The weather hadn’t been too bad on the previous day, a little bit of snow but nothing too worrying but throughout the morning it had gradually deteriorated. My block finished and Nick lead up the final pitch of the corner getting hammered by spindrift being whipped up by strong winds above. Miraculously the sun came out for the crux rock wall and a quick paper, rock, scissors decided who was going to have it, Nick had a proper good effort at freeing it before lack of gear, pressure of time and a distinct phobia of broken bones half way up a 3000m face forced him to lower off, so close! Returning to Nicks high point with a replenished rack from the lower section, I aided the last few steep meters of climbing and up the final easier section (the way two of the previous ascents had taken). A couple more pitches and we ended up on the ice slopes with Big Bertha looming way out to the right, hour seventeen on the go and back to strong winds and snow, we simlu climbed up ice slopes and easy mixed ground for a few hundred meters to the final technical pitch of the Slovak Direct.
This should have been a straight forward 70m pitch up a beautiful ice runnel and a great way to finish off the climbing before joining the Cassin. As it was I’ve never had to dig as deep, well into hour twenty something and feeling the strain what would normally take 15 min of enjoyable climbing lasted an hour and a half, most of it spent trying to hold on in the constant spindrift pouring down, definitely ‘type 2’ fun!
The Slovak was over and 27 hours after leaving our last bivi we’d joined the Cassin.
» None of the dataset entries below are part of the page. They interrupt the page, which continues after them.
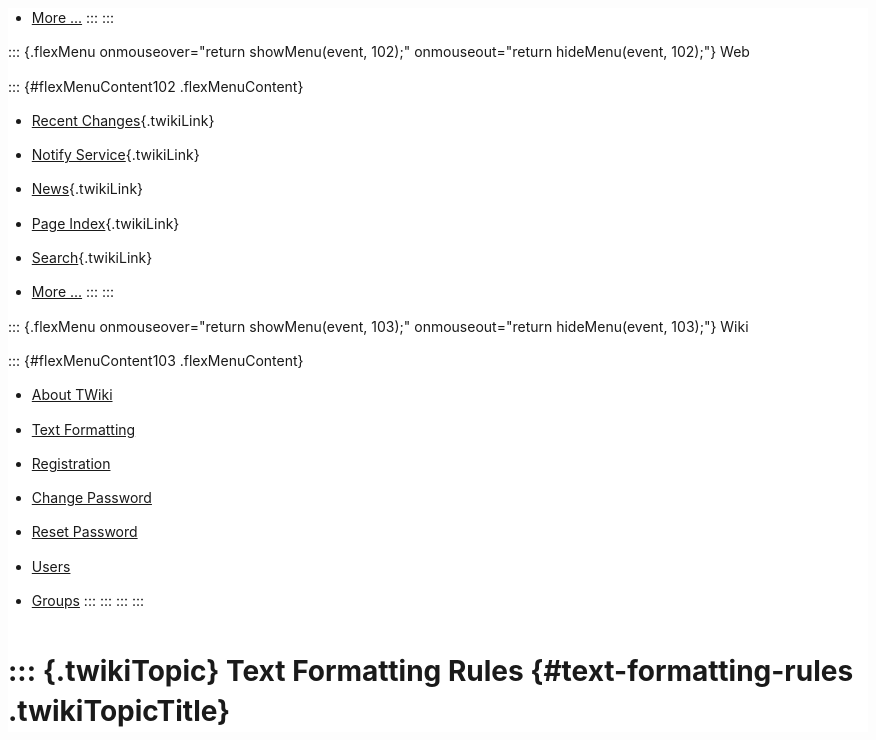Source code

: 

-   [More
    \...](http://www.program-transformation.org/oops/TWiki/TextFormattingRules?template=oopsmore&param1=1.47&param2=1.47)
:::
:::

::: {.flexMenu onmouseover="return showMenu(event, 102);" onmouseout="return hideMenu(event, 102);"}
Web

::: {#flexMenuContent102 .flexMenuContent}
-   [Recent Changes](WebChanges){.twikiLink}
-   [Notify Service](WebNotify){.twikiLink}
-   [News](WebNews){.twikiLink}



-   [Page Index](WebIndex){.twikiLink}
-   [Search](WebSearch){.twikiLink}



-   [More
    \...](http://www.program-transformation.org/oops/TWiki/TextFormattingRules?template=oopsmore&param1=1.47&param2=1.47)
:::
:::

::: {.flexMenu onmouseover="return showMenu(event, 103);" onmouseout="return hideMenu(event, 103);"}
Wiki

::: {#flexMenuContent103 .flexMenuContent}
-   [About
    TWiki](http://www.program-transformation.org/view/TWiki/WebHome)
-   [Text
    Formatting](http://www.program-transformation.org/view/TWiki/TextFormattingRules)



-   [Registration](http://www.program-transformation.org/view/TWiki/TWikiRegistration)
-   [Change
    Password](http://www.program-transformation.org/view/TWiki/ChangePassword)
-   [Reset
    Password](http://www.program-transformation.org/view/TWiki/ResetPassword)



-   [Users](http://www.program-transformation.org/view/Main/TWikiUsers)
-   [Groups](http://www.program-transformation.org/view/Main/TWikiGroups)
:::
:::
:::
:::

::: {.twikiTopic}
Text Formatting Rules {#text-formatting-rules .twikiTopicTitle}
=====================
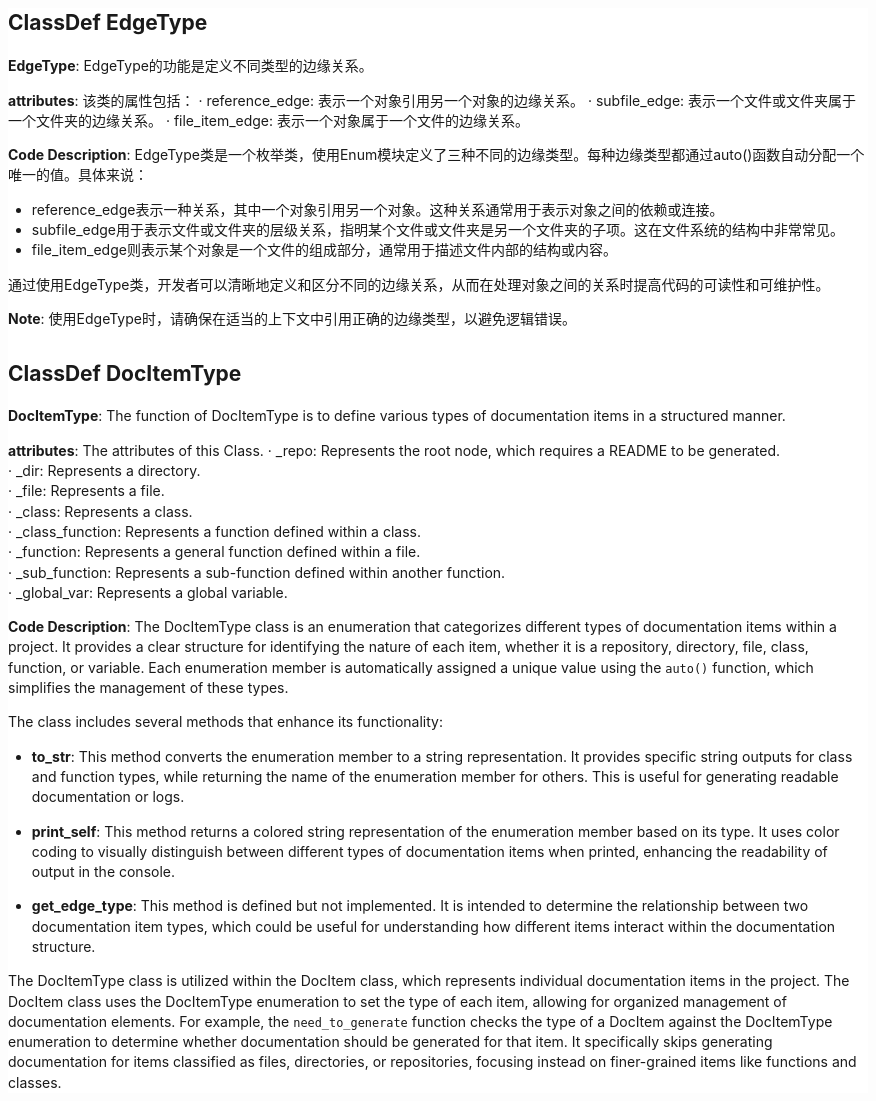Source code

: ## ClassDef EdgeType
**EdgeType**: EdgeType的功能是定义不同类型的边缘关系。

**attributes**: 该类的属性包括：
· reference_edge: 表示一个对象引用另一个对象的边缘关系。
· subfile_edge: 表示一个文件或文件夹属于一个文件夹的边缘关系。
· file_item_edge: 表示一个对象属于一个文件的边缘关系。

**Code Description**: EdgeType类是一个枚举类，使用Enum模块定义了三种不同的边缘类型。每种边缘类型都通过auto()函数自动分配一个唯一的值。具体来说：
- reference_edge表示一种关系，其中一个对象引用另一个对象。这种关系通常用于表示对象之间的依赖或连接。
- subfile_edge用于表示文件或文件夹的层级关系，指明某个文件或文件夹是另一个文件夹的子项。这在文件系统的结构中非常常见。
- file_item_edge则表示某个对象是一个文件的组成部分，通常用于描述文件内部的结构或内容。

通过使用EdgeType类，开发者可以清晰地定义和区分不同的边缘关系，从而在处理对象之间的关系时提高代码的可读性和可维护性。

**Note**: 使用EdgeType时，请确保在适当的上下文中引用正确的边缘类型，以避免逻辑错误。
## ClassDef DocItemType
**DocItemType**: The function of DocItemType is to define various types of documentation items in a structured manner.

**attributes**: The attributes of this Class.
· _repo: Represents the root node, which requires a README to be generated.  
· _dir: Represents a directory.  
· _file: Represents a file.  
· _class: Represents a class.  
· _class_function: Represents a function defined within a class.  
· _function: Represents a general function defined within a file.  
· _sub_function: Represents a sub-function defined within another function.  
· _global_var: Represents a global variable.

**Code Description**: The DocItemType class is an enumeration that categorizes different types of documentation items within a project. It provides a clear structure for identifying the nature of each item, whether it is a repository, directory, file, class, function, or variable. Each enumeration member is automatically assigned a unique value using the `auto()` function, which simplifies the management of these types.

The class includes several methods that enhance its functionality:
- **to_str**: This method converts the enumeration member to a string representation. It provides specific string outputs for class and function types, while returning the name of the enumeration member for others. This is useful for generating readable documentation or logs.
  
- **print_self**: This method returns a colored string representation of the enumeration member based on its type. It uses color coding to visually distinguish between different types of documentation items when printed, enhancing the readability of output in the console.

- **get_edge_type**: This method is defined but not implemented. It is intended to determine the relationship between two documentation item types, which could be useful for understanding how different items interact within the documentation structure.

The DocItemType class is utilized within the DocItem class, which represents individual documentation items in the project. The DocItem class uses the DocItemType enumeration to set the type of each item, allowing for organized management of documentation elements. For example, the `need_to_generate` function checks the type of a DocItem against the DocItemType enumeration to determine whether documentation should be generated for that item. It specifically skips generating documentation for items classified as files, directories, or repositories, focusing instead on finer-grained items like functions and classes.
Using the tent as a bivi sack, too scared to try and put the poles in in the wind we dozed and melted snow before continuing up the final 3500ft of Cassin Ridge aiming for the summit that day.
Deep fresh snow slowed us even more than our tired bodies and the ridge seemed to go on for ever. At 18,500ft we were forced to put the tent up in winds too strong to continue climbing in. Eventually sixteen hours later the weather seemed to be clearing and we made a mad dash, well more a very tired and slow trudge up the final 1800ft to the summit, being treated to clear skies, sun and a summit to ourselves at 16.30 on the 27th.
The decent down the West Buttress went fine and we were kindly taken in by a guided group at the 17,00ft camp for some food and drinks before continuing down to 14,000ft camp later that evening. Six days out, four on the route and the most fulfilling, committing and totally absorbing experience in the mountains I have ever had.